A WRIT OF MANDAMUS may have less chance of success because there is no statutory duty to issue LEOSA cards.

Officer Safety. Air Force leadership has advised that uniformed officers should travel in civilian clothes to maximize officer safety. The Air Force extended LEOSA to protect its plain clothes OSI Investigators for several years before 0083 police were eligible. Why weren’t OSI agents considered safe enough travelling in civilian clothes unarmed.

Do police officers need a weapon off duty? Notwithstanding policy in AFI 31-122, 0083 Police Officers have an obligation to the public. No matter how much it tries, policy cannot override or negate law.

Obligation to the public. 0083 officers now have statutory arrest powers at the federal level and all the burdens associated with it. Public law 114 says LEOs are to enforce Federal laws and regulations for the protection of persons and property; carry firearms; make arrests without a warrant for any offense against the United States committed in the presence of the officer. This is huge responsibility and this law was written by the FOP to mimic the expansive powers of the Department of Homeland Security.

Some states like Illinois grant 0083’s full peace officer powers. Illinois adds an additional burden that comes with the repeal of “public duty rule” in that state. The rule has long provided that local governmental entities and their employees owe no duty of care to provide governmental services, such as police and fire protection, to individual members of the public. Now a first responder can be held legally liable for refusing aid in an emergency even off duty. With a base population of 30,000 during the duty day do you really think a DAF Police Officer should assume he can slink away from his duties unrecognized in an emergency?

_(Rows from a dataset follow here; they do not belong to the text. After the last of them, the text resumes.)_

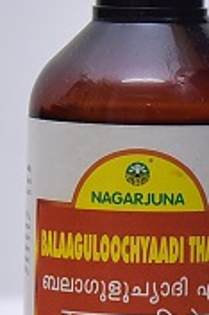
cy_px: 283
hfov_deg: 7.0
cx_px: 161
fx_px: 1719
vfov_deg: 10.4
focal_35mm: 197
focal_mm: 66
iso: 1250
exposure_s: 1/160
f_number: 4
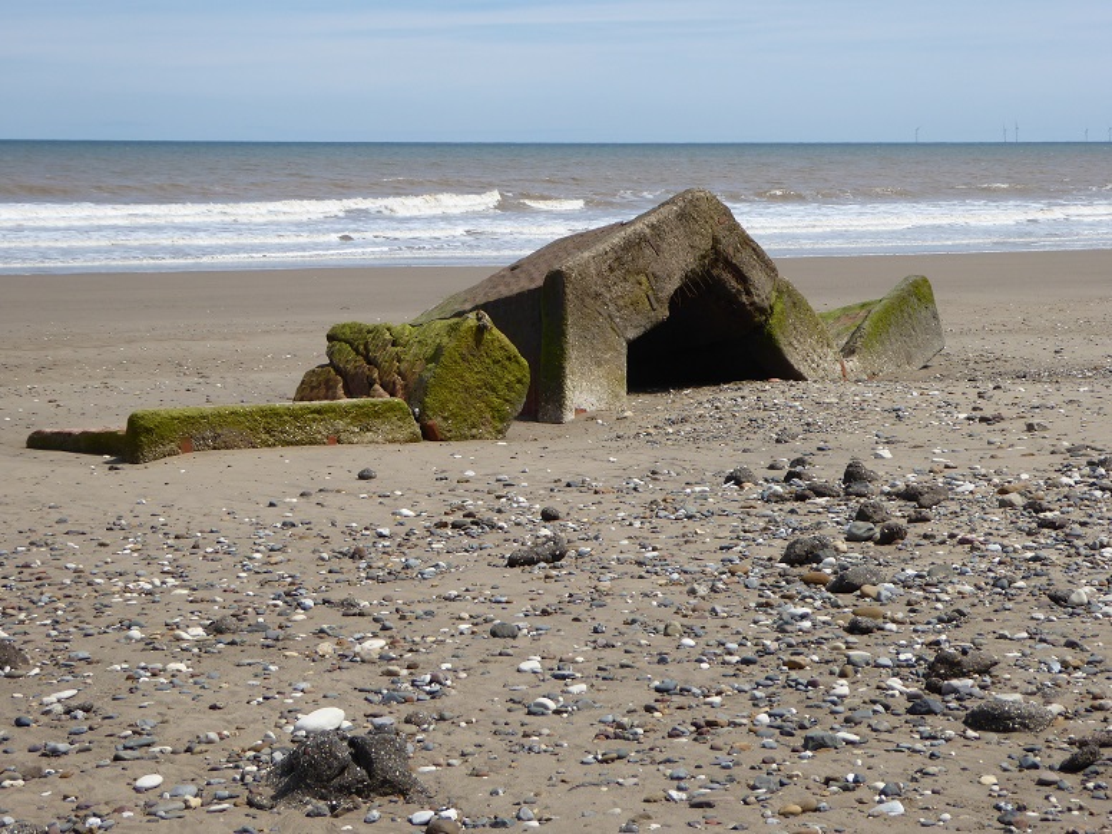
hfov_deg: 28.2
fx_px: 2217
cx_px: 556
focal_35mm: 69
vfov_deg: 21.3
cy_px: 417
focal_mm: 11.7
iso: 100
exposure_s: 1/1000
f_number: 4.4
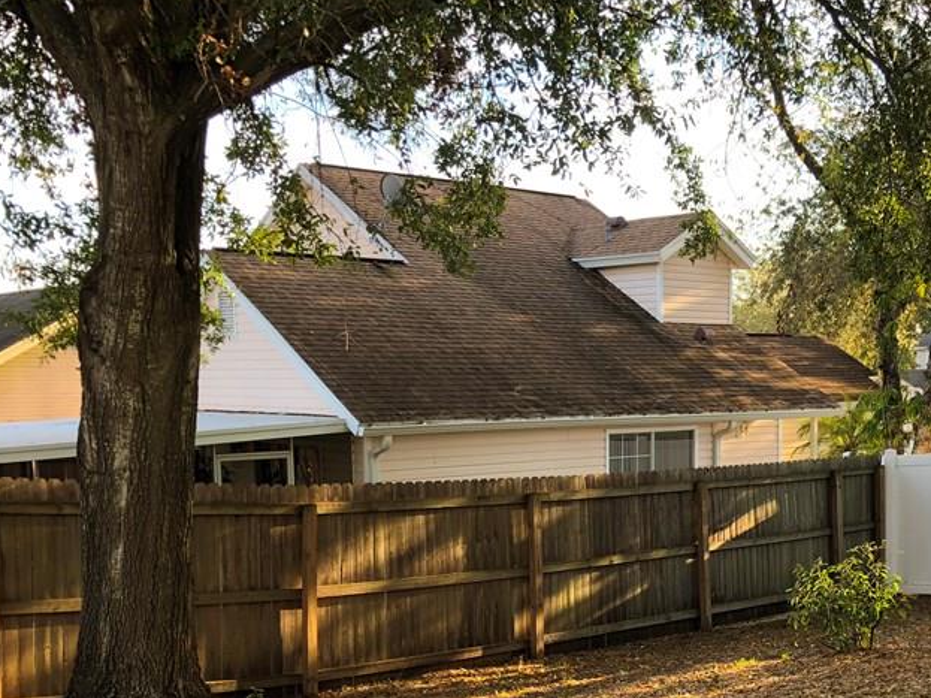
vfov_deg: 31.0
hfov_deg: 40.5
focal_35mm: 46
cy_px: 513
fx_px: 1237
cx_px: 653
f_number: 1.8
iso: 20
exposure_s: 1/122
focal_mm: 4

Conclusion. With a duty to assist and commitments to protect DAF, Police Officers need the tools their profession on duty and off. The level of protection for an LEO should not be diminished by the Air Force while off-duty to less than what an LEO would possess were he or she simply an armed citizen.

Nevertheless, the availability of a BIVENS action is limited by the difficulty of finding a Plaintiff who clearly has standing. The best defendant would be one who has been denied LEOSA rights, possibly during the initial first year when DAF policy denies issuance of the LEOSA card, with a subsequent termination of employment and/or injuries perpetrated during an attack against the Plaintiff officer.

Finding the appropriate individual defendants may also be difficult without a violation of the Constitution by an individual or individuals within the DAF who have taken some kind of action that can be characterized as outside the scope of agency policy.